These regulations are the means by which the UK can meet the targets of the Packaging & Packaging Waste Directive. With regard to packaging, obligated ‘producers’ are companies with an annual turnover of £2 million and above, and who handle in excess of 50 tonnes of packaging every year. These organisations must pay for a proportion of the UK recycling and re-use obligations.
Organisations are able to join a compliance scheme to deal with their obligation for them; alternatively they can register directly with enforcement authorities such as the Environment Agency, Scottish Environmental Protection Agency, or Environment & Heritage Service. There are fees for registering with an agency and through a scheme: these vary depending on the organisational size of the registrant and the authority that they are registering to.
- A chain of shops supplied by UK wholesalers, selling products that make up over 50 tonnes of glass, plastic, and metal.
- A food manufacturer who fills over 50 tonnes of plastic trays with cardboard outers.
- A manufacturer of pallets, who builds over 50 tonnes of pallets annually.
- A trading company that imports products to sell on to retailers.

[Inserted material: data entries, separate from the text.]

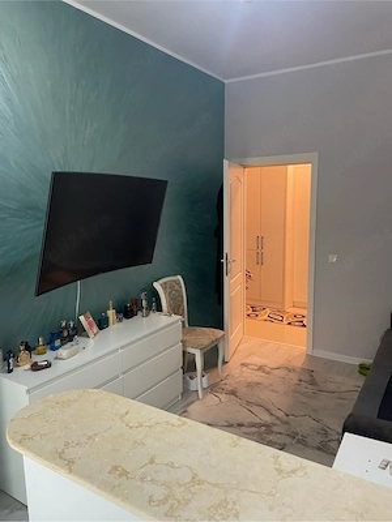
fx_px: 393
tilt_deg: -6.7
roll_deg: +0.6
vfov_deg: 67.3
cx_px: 196
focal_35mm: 26
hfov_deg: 53.1
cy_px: 261
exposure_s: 1/50
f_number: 1.6
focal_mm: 4.2
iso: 200
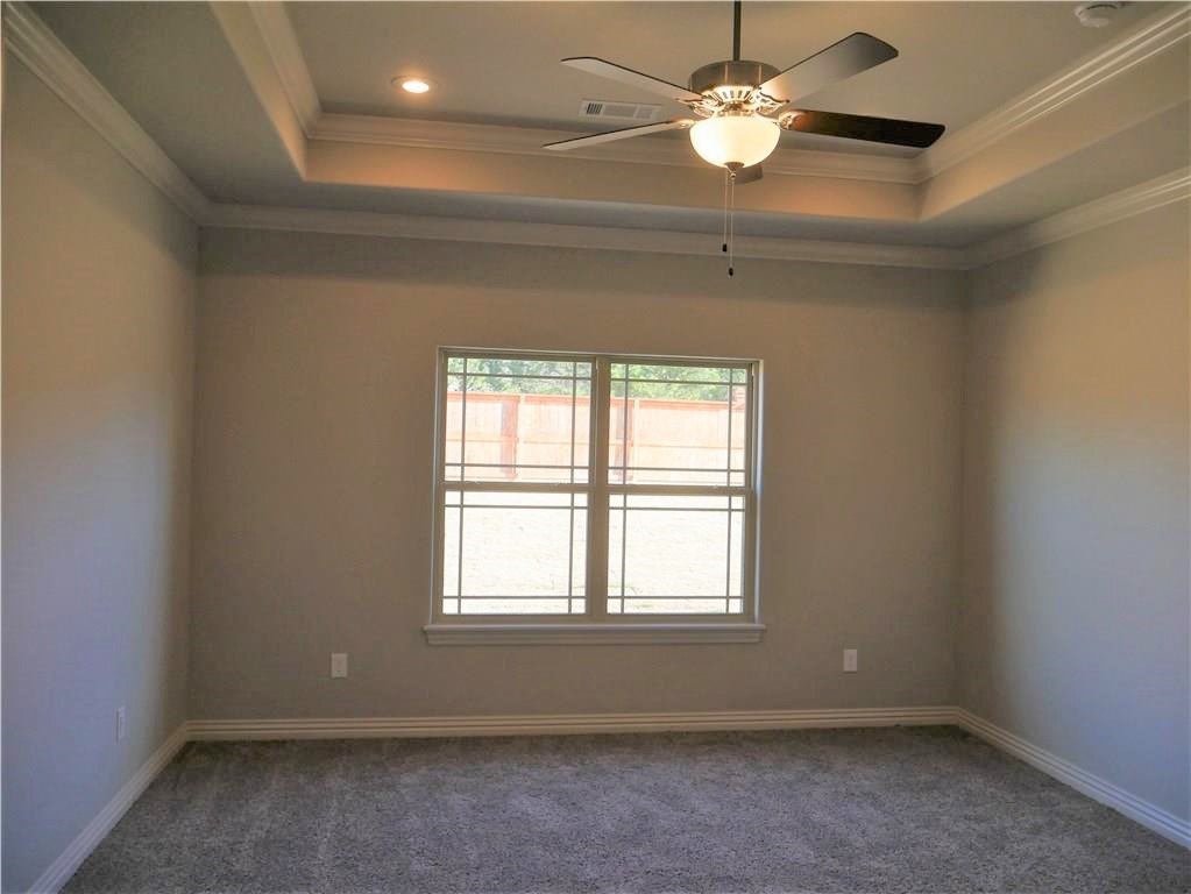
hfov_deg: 63.4
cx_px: 596
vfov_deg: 49.8
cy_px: 447
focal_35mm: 28
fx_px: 964
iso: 200
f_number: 4.5
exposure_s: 1/160
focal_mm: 14
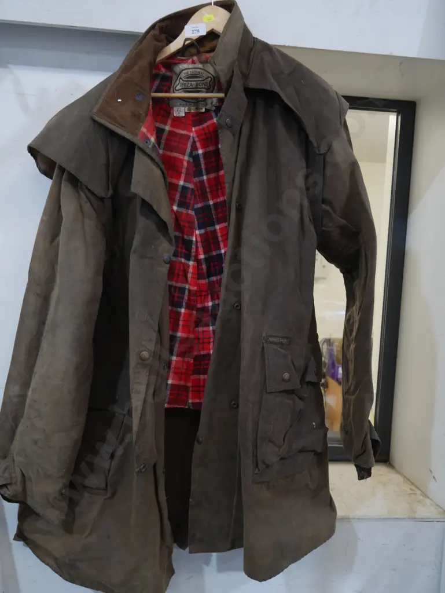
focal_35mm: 32
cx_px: 222
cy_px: 296
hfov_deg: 44.2
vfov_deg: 56.8
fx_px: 548
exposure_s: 1/60
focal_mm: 16
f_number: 3.6
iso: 800
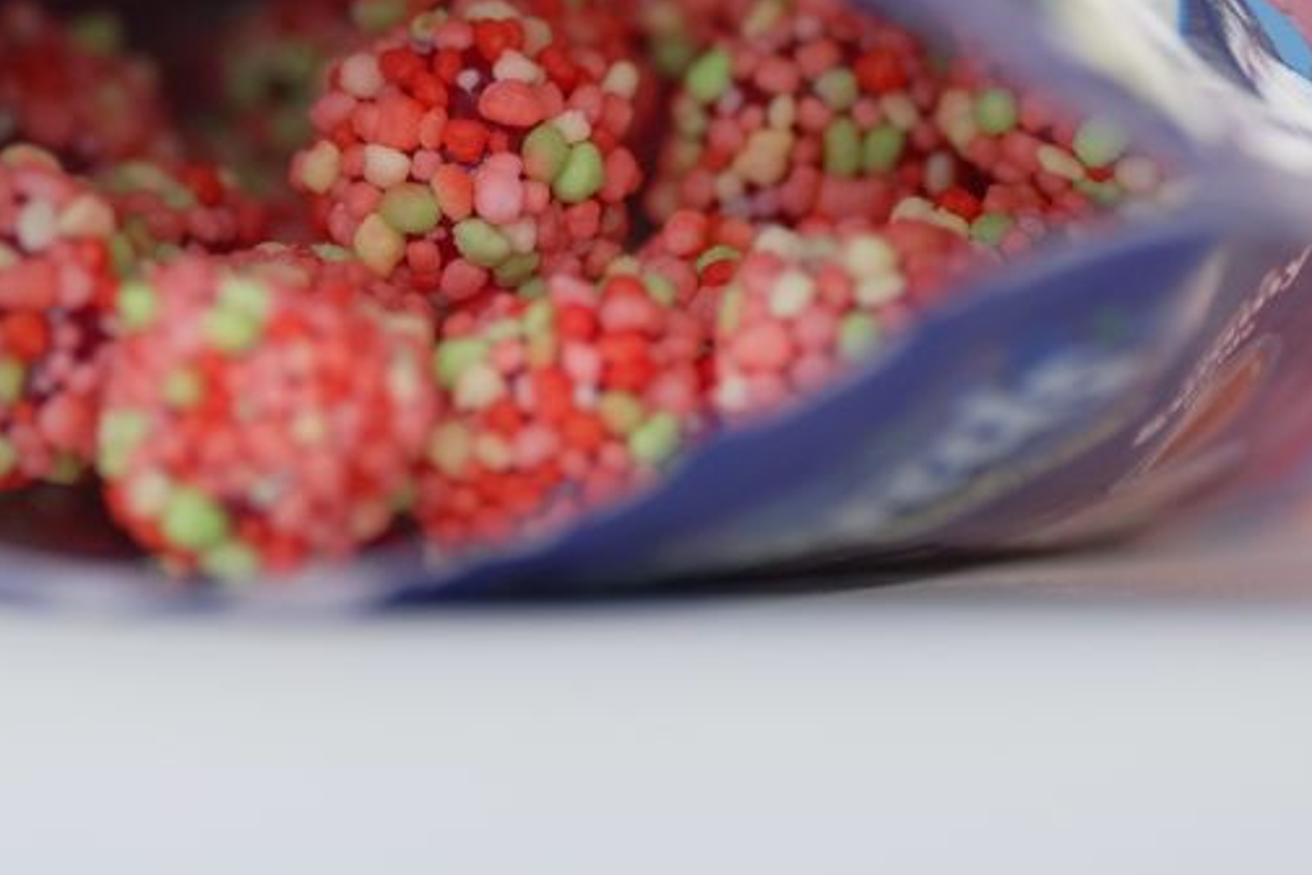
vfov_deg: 4.0
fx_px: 12463
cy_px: -76
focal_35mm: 342
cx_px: 521
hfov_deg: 6.0
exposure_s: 1/200
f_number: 2.8
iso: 1000
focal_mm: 139
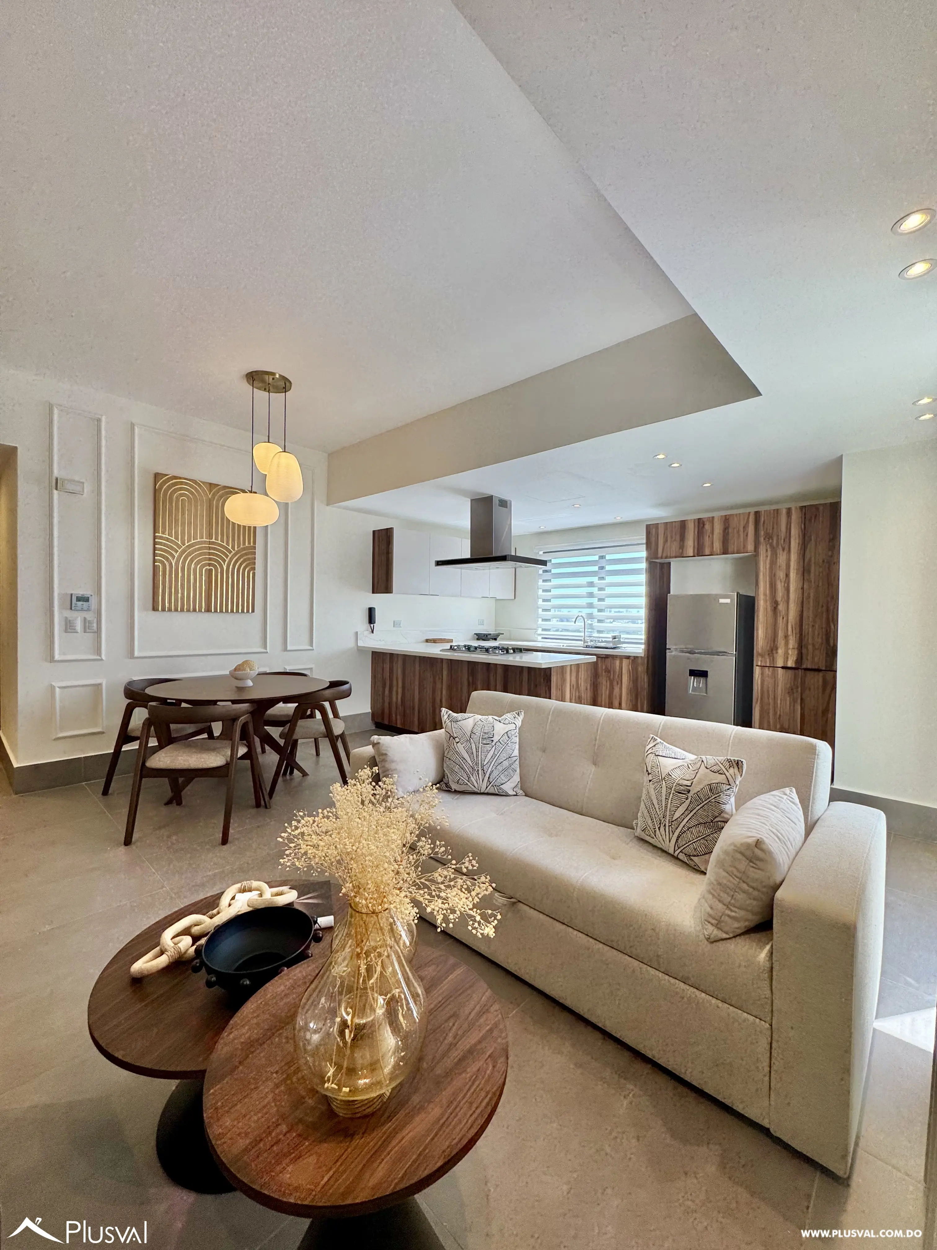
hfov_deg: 85.7
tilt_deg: -1.4
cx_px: 468
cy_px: 625
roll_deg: -0.2
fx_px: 505
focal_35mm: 14
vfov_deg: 102.1
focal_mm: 2.22
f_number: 2.2
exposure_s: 1/120
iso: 40
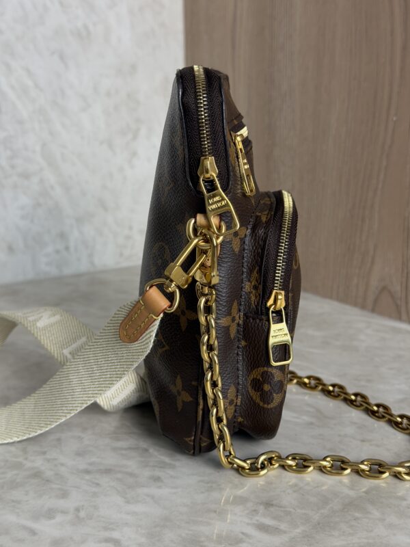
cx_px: 205
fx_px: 758
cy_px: 274
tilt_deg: -13.7
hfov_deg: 30.3
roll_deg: +0.2
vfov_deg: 39.7
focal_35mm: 48
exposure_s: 1/60
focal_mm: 6.76
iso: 50
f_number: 1.78
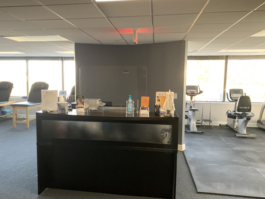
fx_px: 230
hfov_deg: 59.8
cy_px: 108
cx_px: 117
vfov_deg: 46.8
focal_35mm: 30
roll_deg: +0.1
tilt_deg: -5.6
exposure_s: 1/40
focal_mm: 4.25
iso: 320
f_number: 1.8
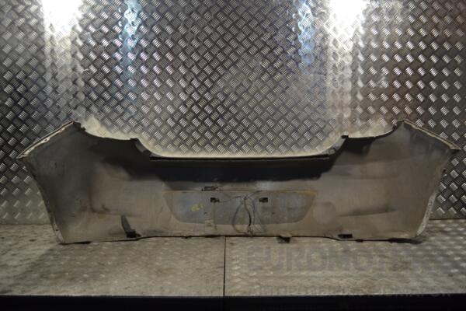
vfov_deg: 36.9
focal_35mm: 36
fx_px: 466
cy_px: 156
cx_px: 233
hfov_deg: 53.1
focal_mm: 24
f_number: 4
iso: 100
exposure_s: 1/50
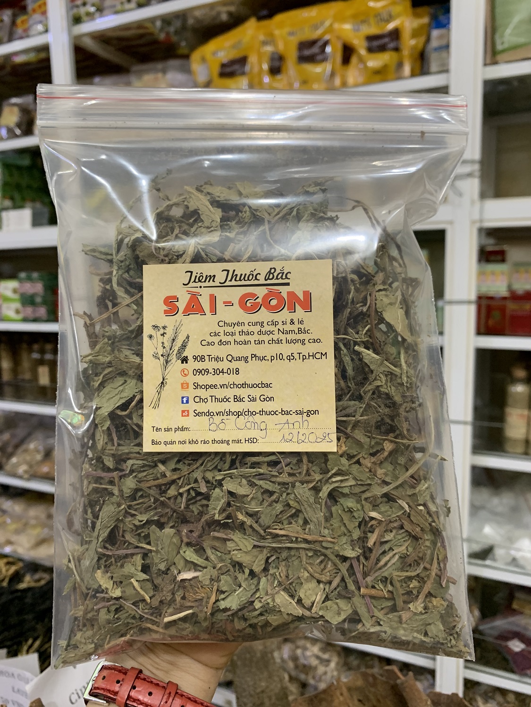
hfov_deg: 53.1
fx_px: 532
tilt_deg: -9.4
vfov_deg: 67.3
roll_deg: +2.6
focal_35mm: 26
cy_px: 354
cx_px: 266
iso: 160
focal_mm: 4.25
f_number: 1.8
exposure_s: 1/50
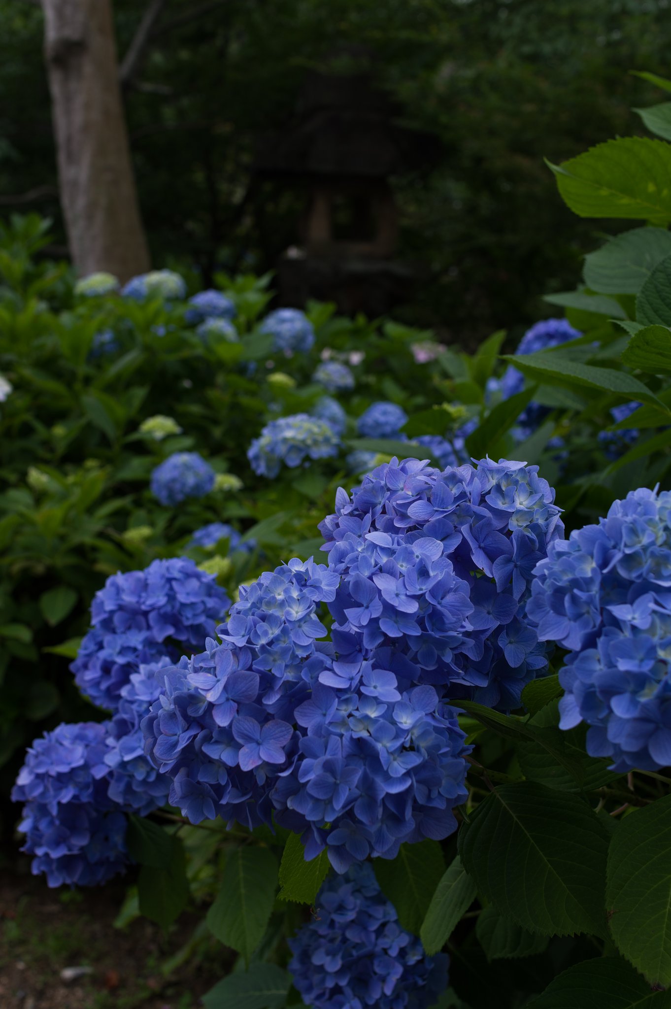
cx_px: 336
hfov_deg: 29.8
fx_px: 1260
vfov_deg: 43.6
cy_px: 504
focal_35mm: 45
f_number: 5
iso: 100
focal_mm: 30
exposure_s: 1/200
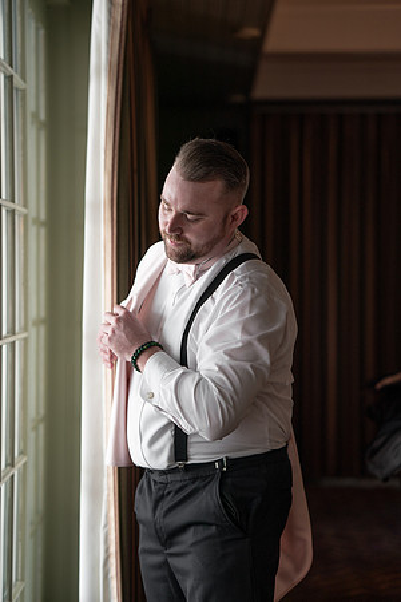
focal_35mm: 85
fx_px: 1420
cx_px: 200
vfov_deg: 23.9
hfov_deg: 16.1
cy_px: 301
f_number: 2.5
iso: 200
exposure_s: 1/250
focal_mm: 85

A number of companies have been prosecuted for failing to fulfill their obligations as packaging producers. The authorities are now encouraged to evaluate the accuracy of data submitted by obligated companies and seek out offenders.
Companies fulfil their payment obligation by buying Packaging Waste Recovery Notes (PRNs) or Packaging Waste Export Recovery Notes (PERNs).
These have a fluctuating open market value, which changes with demand for these notes in relation to the supply of recycled material. The price of PRNs/PERNs also depends on the UK recycling targets set for that year and the number of companies registered or compliance schemes already purchased.
Upon registration, an obligated company must submit accurate data about the amount of packaging that they handled over the previous year. The targets are then applied to this information, and the organisation must provide evidence that the right weight of packaging has been recycled. This evidence is in the form of PRNs, and can be obtained from sites that recycle and reprocess packaging products. PERNs are slightly different in that they are generated by organisations that export material for recycling and re-use.
A statement from Gov.uk:
“The recovery and recycling targets set by the original Directive for packaging waste were revised in 2004 by an amending Directive 2004/12/EC, increasing the recycling targets to be met by Member States by 2008 to 60% overall recovery of packaging waste; 55% minimum to 80% maximum recycling of packaging waste. The amending Directive also set material specific recycling targets by weight, as follows: glass (60%), paper and board (60%), metals (50%), plastics (22.5%), and wood (15%). The UK achieved these targets at the end of 2008 and in some cases exceeded them, but must now at least maintain these levels.”